Hair and Horns

All Scottish Highland cattle share two traits that make them stand out from other cattle: shaggy coats and impressive horns.

The hair coat is double, with a coarse and water resistant top coat over a thick and downy undercoat. Highlands are registerable in seven colors: yellow; red; white; brindle; silver; dun; and black. Highlands can benefit by regular combings to remove tangles and old hair. We find it to be relaxing and enjoyable for both parties! (If you’re a spinner, we’ve heard the hair felts beautifully, but makes an extremely coarse thread.)
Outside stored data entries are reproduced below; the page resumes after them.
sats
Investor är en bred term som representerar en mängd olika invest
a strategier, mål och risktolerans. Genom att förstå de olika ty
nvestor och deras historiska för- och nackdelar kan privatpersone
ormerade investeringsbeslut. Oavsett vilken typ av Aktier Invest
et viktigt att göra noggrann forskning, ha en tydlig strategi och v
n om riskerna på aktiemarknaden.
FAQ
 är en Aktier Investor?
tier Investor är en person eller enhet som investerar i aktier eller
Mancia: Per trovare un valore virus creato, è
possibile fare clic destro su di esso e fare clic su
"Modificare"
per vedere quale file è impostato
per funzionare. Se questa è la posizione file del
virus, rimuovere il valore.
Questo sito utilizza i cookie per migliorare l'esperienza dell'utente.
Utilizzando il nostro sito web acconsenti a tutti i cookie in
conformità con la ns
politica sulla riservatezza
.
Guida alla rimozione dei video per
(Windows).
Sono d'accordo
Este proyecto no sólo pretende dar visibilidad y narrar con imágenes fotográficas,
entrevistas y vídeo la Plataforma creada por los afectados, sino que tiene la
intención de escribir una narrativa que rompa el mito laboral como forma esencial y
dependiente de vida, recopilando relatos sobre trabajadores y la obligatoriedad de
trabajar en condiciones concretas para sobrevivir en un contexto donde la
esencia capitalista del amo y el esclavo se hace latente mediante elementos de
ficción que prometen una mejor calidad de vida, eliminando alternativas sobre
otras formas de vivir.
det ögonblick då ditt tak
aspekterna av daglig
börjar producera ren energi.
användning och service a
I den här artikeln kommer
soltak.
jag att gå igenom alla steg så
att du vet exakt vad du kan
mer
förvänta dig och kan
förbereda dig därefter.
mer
T-Bone, a red bull, and his mother, Sheila, a light red cow. Both are transitioning into their winter double coats in this photo.
T-Bone, a red bull, and his mother, Sheila, a light red cow. Both are transitioning into their winter double coats in this photo.
Annabel is a red heifer with the "mahogany" color variation, resulting in the blonde dossan and tail switch.
Annabel is a red heifer with the “mahogany” color variation, resulting in the blonde dossan and tail switch.

 

 

 

 

 

 

 

 

 

 

 

 

 

Both bulls (males) and cows (females) have horns. Calves are born without horns, but within a couple of weeks you can begin to feel the bumps where the horns are forming under the skin, and, depending on the length and thickness of the calf’s dossan, or “bangs,” the horns will be visible by about five months of age.

Bulls’ horns are stout at the base and typically grow forward and slightly upward at the tips, and tend to look mighty. Cows’ horns are gracefully upwept and continue to grow out and up as they age. A mature cow with her giant set of horns is a sight to behold! The horns of both sexes are a bone color with darker tips.
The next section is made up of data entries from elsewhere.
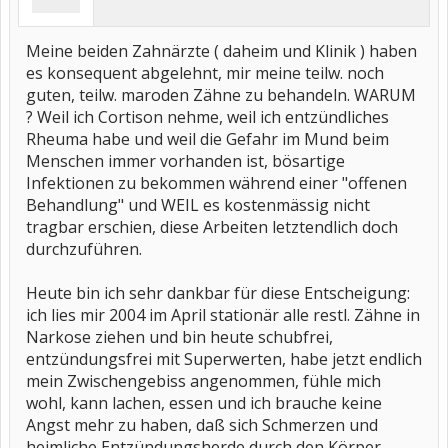
Meine beiden Zahnärzte ( daheim und Klinik ) haben
es konsequent abgelehnt, mir meine teilw. noch
guten, teilw. maroden Zähne zu behandeln. WARUM
? Weil ich Cortison nehme, weil ich entzündliches
Rheuma habe und weil die Gefahr im Mund beim
Menschen immer vorhanden ist, bösartige
Infektionen zu bekommen während einer "offenen
Behandlung" und WEIL es kostenmässig nicht
tragbar erschien, diese Arbeiten letztendlich doch
durchzuführen.
Heute bin ich sehr dankbar für diese Entscheigung:
ich lies mir 2004 im April stationär alle restl. Zähne in
Narkose ziehen und bin heute schubfrei,
entzündungsfrei mit Superwerten, habe jetzt endlich
mein Zwischengebiss angenommen, fühle mich
wohl, kann lachen, essen und ich brauche keine
Angst mehr zu haben, daß sich Schmerzen und
heimliche Entzündungsherde durch den Körper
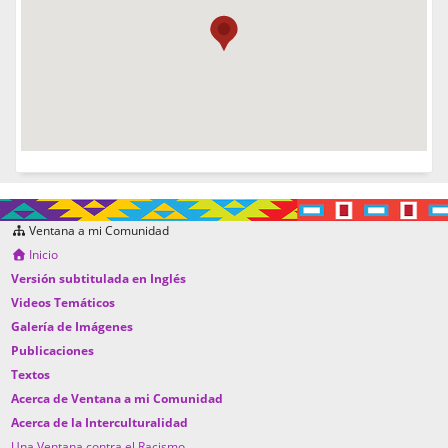
Ventana a mi Comunidad
Inicio
Versión subtitulada en Inglés
Videos Temáticos
Galería de Imágenes
Publicaciones
Textos
Acerca de Ventana a mi Comunidad
Acerca de la Interculturalidad
Una Ventana contra el Racismo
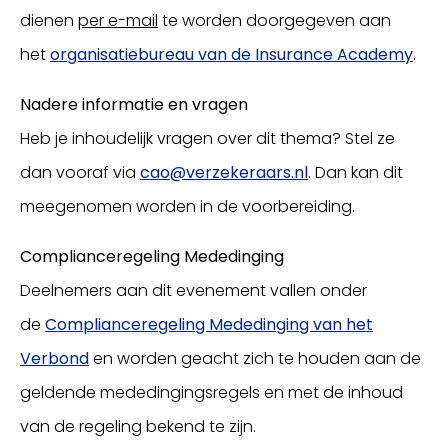
dienen
per e-mail
te worden doorgegeven aan
het
organisatiebureau van de Insurance Academy
.
Nadere informatie en vragen
Heb je inhoudelijk vragen over dit thema? Stel ze
dan vooraf via
cao@verzekeraars.nl
. Dan kan dit
meegenomen worden in de voorbereiding.
Complianceregeling Mededinging
Deelnemers aan dit evenement vallen onder
de
Complianceregeling Mededinging van het
Verbond
en worden geacht zich te houden aan de
geldende mededingingsregels en met de inhoud
van de regeling bekend te zijn.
Aside from being beautiful to look at, the horns are useful as well. Mature animals use their horns to spar, sometimes aggressively as when establishing herd rankings, sometimes lazily, as when playing or as part of the mating ritual. The horns are useful tools as well. At Skookumchuck Farm, we frequently see our animals using the tips of theirs to scratch itchy spots (it’s amazing how far they can reach!), and Sheila, our lead cow, uses hers to pull apple tree branches down to her mouth.
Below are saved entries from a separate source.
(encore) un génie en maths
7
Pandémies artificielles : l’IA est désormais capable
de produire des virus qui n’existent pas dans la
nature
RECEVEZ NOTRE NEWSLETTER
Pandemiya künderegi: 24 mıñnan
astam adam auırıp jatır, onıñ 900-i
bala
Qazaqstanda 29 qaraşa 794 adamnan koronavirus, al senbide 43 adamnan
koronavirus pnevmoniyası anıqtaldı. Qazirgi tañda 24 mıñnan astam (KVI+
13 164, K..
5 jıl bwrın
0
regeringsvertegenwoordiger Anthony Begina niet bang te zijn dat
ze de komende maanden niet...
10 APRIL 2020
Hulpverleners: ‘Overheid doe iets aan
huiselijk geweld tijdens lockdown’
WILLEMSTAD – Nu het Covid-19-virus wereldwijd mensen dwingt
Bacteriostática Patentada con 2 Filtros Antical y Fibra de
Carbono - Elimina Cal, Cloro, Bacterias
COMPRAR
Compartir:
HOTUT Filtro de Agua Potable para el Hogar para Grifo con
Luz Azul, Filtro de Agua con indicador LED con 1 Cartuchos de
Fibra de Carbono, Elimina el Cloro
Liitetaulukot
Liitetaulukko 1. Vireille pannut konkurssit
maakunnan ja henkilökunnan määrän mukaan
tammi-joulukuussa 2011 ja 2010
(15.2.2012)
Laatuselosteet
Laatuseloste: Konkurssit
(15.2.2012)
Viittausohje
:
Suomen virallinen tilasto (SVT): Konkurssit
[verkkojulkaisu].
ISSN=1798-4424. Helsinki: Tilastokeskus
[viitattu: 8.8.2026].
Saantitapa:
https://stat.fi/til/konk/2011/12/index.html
For interesting reading about Highland coat colors and other traits, visit Australia’s Bairnsley Highland Cattle.

Bridgit at age 2.5. Note the upward and very Viking-like stance of her horns.
Bridgit at age 2.5. Note the upward and very Viking-like stance of her horns.
Bridgit at 3.5 years of age. Note the change in the shape of her horns.
Bridgit one year later at age 3.5. Note the change in the shape of her horns.